Robert Farley essentially makes point C:
It is impossible for a member of a modern GOP Presidential ticket to hold what amount to “realist” views on foreign policy. Indeed, it appears to be virtually impossible for members of the campaign team to hold such views. This is less because of the popularity of defense hawkery (even the GOP base is more skeptical of hawkishness than the tickets would reveal), but rather because neoconservatives have won what amounts to a virtual battle of annihilation at the elite level. The influence of the constellation of right wing think tanks over Republican foreign policy is especially pronounced with figures like Romney and Ryan, neither of whom have any foreign policy experience or appear to have thought very much about foreign affairs.
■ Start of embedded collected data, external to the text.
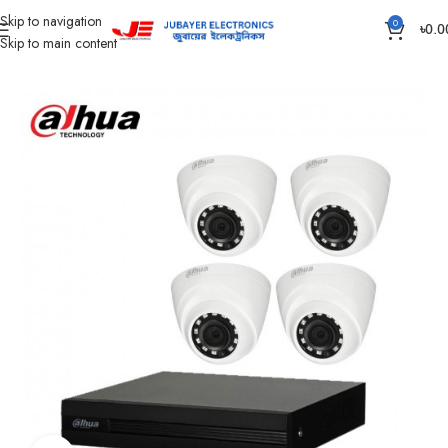
Skip to navigation
0
৳
0.0
Skip to main content
Home
CC Camera Item
CC Camera Package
If you’re a neo-con, do you want somebody who’s been to Israel and Saudi Arabia, or has diplomatic connections and personal histories with foreign figures, or served on the Foreign Relations Comittee, running around the White House with his finger potentially not on the trigger? Nope. You want Romney, who will use his
outsourcing business experience to outsource gather a cabinet of advisors whom you recommend to tell him what he does next, all while Paul Ryan is down the hall drawing a red line through Medicaid. Could you imagine the war room scene in which Mitt Romney disagreed with a room full of neo-con advisors about whether to bomb Iran? “Shut up, Olympics boy, and press the button.”
Long blah short: it’s at least possible that the Romney/Ryan ticket lacks foreign policy experience because somebody thought it would be a good idea that it did so.
* For the purposes of this argument, Michelle Bachmann doesn’t exist. Kind of want to stay there, don’t you?